Prompt: Each line below from the one containing "Shannon_P95, OTB_Spring: 1.704 -> 1.693" through the one containing "Local claims, Germany: 91941 -> 91274" should be output exactly as it stands, and no other line should appear.

Data extracts:
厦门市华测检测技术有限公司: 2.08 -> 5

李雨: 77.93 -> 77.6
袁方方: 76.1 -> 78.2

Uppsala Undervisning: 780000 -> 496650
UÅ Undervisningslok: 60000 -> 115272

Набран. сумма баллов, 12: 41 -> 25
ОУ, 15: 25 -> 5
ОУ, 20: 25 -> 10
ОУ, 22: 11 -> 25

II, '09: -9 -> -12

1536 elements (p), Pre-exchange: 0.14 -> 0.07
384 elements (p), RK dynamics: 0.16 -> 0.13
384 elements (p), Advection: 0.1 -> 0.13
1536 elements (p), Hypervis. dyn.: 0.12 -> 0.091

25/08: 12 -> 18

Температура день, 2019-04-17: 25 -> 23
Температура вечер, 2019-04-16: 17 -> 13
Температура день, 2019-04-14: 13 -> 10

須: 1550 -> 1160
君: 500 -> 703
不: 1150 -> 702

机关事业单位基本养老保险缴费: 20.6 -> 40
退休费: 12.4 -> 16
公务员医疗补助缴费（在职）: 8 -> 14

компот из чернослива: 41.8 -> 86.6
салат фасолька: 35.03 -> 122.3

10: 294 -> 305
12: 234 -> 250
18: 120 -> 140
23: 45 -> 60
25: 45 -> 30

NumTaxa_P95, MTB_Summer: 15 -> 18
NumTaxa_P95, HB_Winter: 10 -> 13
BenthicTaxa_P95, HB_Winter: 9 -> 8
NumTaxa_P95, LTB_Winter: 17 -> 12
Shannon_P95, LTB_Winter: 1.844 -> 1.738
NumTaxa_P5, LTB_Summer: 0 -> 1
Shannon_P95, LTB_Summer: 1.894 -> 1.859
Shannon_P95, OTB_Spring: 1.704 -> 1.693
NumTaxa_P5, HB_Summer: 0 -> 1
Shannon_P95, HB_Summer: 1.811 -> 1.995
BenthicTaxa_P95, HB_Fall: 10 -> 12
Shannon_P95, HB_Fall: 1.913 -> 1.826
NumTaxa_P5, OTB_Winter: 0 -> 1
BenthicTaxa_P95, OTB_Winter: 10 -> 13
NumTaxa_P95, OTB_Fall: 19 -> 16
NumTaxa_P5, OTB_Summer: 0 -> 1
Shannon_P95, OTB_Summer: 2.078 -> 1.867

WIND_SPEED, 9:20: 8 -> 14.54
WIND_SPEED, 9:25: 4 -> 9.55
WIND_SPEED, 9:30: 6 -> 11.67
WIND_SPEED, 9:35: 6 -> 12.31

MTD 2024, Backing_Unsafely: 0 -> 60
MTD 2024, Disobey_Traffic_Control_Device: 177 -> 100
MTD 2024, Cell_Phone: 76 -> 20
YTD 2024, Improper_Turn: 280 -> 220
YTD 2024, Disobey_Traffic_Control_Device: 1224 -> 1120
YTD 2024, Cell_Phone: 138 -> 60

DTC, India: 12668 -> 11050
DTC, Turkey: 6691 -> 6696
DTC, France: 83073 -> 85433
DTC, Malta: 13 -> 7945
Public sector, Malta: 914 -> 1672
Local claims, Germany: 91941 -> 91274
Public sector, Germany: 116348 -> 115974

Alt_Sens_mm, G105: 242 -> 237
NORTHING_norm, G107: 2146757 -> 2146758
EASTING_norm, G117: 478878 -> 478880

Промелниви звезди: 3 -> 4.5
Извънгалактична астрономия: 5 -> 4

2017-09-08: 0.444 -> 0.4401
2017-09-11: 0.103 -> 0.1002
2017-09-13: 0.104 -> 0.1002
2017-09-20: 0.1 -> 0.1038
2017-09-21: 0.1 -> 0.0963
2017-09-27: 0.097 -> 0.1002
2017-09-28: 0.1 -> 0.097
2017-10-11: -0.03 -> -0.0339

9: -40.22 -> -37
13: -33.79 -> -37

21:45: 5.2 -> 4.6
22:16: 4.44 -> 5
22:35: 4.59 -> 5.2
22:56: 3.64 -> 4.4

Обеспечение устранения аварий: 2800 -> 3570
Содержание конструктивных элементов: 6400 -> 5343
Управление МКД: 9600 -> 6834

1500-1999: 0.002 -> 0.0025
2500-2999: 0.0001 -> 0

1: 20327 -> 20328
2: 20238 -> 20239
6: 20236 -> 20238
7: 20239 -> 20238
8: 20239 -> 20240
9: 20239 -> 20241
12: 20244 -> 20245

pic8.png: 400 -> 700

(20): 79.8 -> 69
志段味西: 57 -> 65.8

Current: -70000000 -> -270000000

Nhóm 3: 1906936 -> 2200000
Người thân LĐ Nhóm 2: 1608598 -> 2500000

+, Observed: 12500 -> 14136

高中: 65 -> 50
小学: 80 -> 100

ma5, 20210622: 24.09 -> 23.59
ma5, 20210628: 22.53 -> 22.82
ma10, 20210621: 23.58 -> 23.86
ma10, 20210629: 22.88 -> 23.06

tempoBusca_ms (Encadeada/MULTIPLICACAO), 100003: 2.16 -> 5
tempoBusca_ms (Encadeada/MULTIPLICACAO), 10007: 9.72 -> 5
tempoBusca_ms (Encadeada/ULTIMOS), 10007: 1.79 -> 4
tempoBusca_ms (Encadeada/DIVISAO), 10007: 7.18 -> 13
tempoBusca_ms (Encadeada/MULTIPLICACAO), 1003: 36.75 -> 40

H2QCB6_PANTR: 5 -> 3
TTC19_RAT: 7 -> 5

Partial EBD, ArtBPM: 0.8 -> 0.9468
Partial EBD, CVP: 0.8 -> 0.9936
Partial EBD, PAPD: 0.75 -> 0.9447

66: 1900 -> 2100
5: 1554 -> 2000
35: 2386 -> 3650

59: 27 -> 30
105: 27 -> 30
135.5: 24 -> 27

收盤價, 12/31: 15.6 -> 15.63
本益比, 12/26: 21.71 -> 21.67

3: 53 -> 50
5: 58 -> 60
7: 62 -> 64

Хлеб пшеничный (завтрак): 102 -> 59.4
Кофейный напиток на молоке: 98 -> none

Response box:
Shannon_P95, OTB_Spring: 1.704 -> 1.693
NumTaxa_P5, HB_Summer: 0 -> 1
Shannon_P95, HB_Summer: 1.811 -> 1.995
BenthicTaxa_P95, HB_Fall: 10 -> 12
Shannon_P95, HB_Fall: 1.913 -> 1.826
NumTaxa_P5, OTB_Winter: 0 -> 1
BenthicTaxa_P95, OTB_Winter: 10 -> 13
NumTaxa_P95, OTB_Fall: 19 -> 16
NumTaxa_P5, OTB_Summer: 0 -> 1
Shannon_P95, OTB_Summer: 2.078 -> 1.867

WIND_SPEED, 9:20: 8 -> 14.54
WIND_SPEED, 9:25: 4 -> 9.55
WIND_SPEED, 9:30: 6 -> 11.67
WIND_SPEED, 9:35: 6 -> 12.31

MTD 2024, Backing_Unsafely: 0 -> 60
MTD 2024, Disobey_Traffic_Control_Device: 177 -> 100
MTD 2024, Cell_Phone: 76 -> 20
YTD 2024, Improper_Turn: 280 -> 220
YTD 2024, Disobey_Traffic_Control_Device: 1224 -> 1120
YTD 2024, Cell_Phone: 138 -> 60

DTC, India: 12668 -> 11050
DTC, Turkey: 6691 -> 6696
DTC, France: 83073 -> 85433
DTC, Malta: 13 -> 7945
Public sector, Malta: 914 -> 1672
Local claims, Germany: 91941 -> 91274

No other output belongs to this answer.